Dumfriesshire
The great Victorian engineer, Thomas Telford, designer of canals and suspension bridges, was born in Eskdale, in the valley of the Esk, in east Dumfriesshire.
Dumfriesshire football club last to light up
Stranraer FC was the last senior football club in Britain to have floodlights installed—in 1982. The Dumfriesshire team plays at Stair Park on the London Road, at the southern end of the public park.
Witch way to go in Dumfriesshire
The last witchcraft trial in Scotland took place in Dumfries and Galloway in 1701, when Elsbeth Rule was branded and banished forever. Dumfriesshire also hosted Scotland's last public executions—Robert Smith in 1868 and Mary Timney in 1862.
The Dumfriesshire spa town that narrowly takes first place
Once one of only two spa towns in Scotland, Moffat still boasts Scotland's shortest street (Chapel Street) and narrowest street (Syme Street), as well as Britain's narrowest hotel, The Star.
Dumfriesshire post is practically air mail
Scotland's highest village is Wanlockhead, at 1,409 feet, home also to Britain's highest post office.
Dumfriesshire has been through more stages than most
Dumfries' Theatre Royal, built in 1792, is Dumfriesshire's, and Scotland's, oldest working theatre. Recently overhauled and re-roofed, it was saved from demolition in 1959 by an amateur dramatic group, The Guild of Players.
Swede dreams are made of this in Dumfriesshire
The first turnip seeds in Scotland were a gift for banker and inventor Patrick Millar, of Dalswinton, Dumfriesshire, from King Gustav of Sweden—hence the name swedes, short for Swedish turnips.

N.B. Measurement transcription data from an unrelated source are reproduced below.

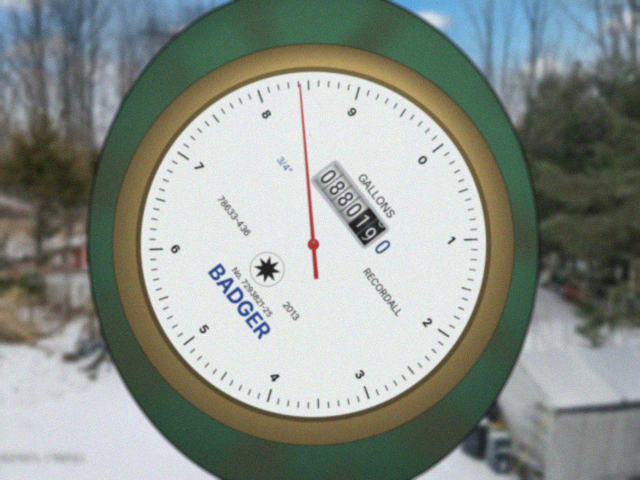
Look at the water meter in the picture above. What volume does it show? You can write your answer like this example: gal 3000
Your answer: gal 880188.4
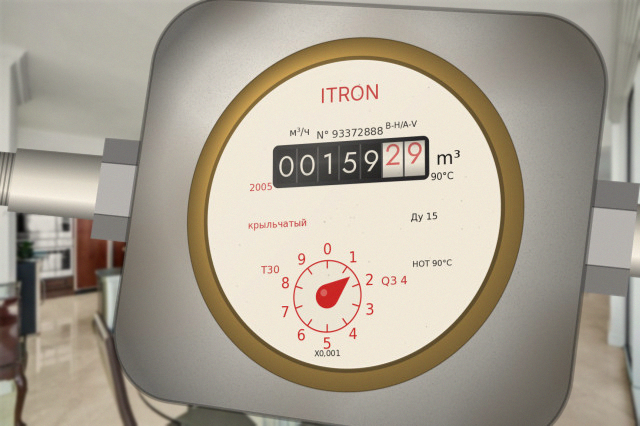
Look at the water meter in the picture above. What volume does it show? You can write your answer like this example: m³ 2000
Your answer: m³ 159.291
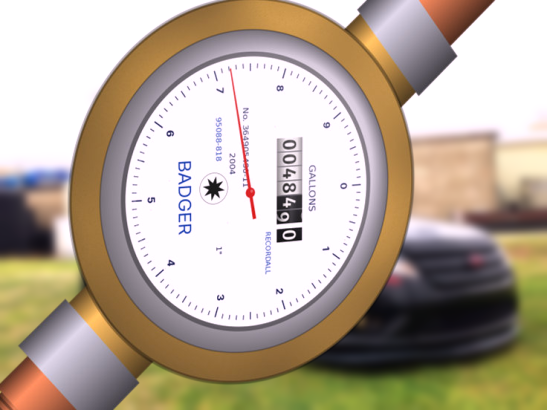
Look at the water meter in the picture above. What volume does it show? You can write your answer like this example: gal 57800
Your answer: gal 48487.2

It's full steam ahead in Dumfriesshire
Britain's first steam-powered boat, designed by William Symington, sailed on Dalswinton Loch in 1788, making its way across the water at 5 mph. The poet Robert Burns, a local Dumfriesshire resident at the time, was said to be a passenger on the boat's one and only journey.

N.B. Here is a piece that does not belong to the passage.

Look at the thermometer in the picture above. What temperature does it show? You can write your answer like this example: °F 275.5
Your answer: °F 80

Viva Las Vegas—Dumfriesshire style
Traditionally in England and Scotland, a couple over the age of 16 could declare themselves husband and wife without parental permission, but in 1745 an Act of Parliament banned such marriages in England. Gretna Green was the first changing post across the border in Dumfriesshire on the main London-to-Edinburgh stagecoach route... and the rest is history.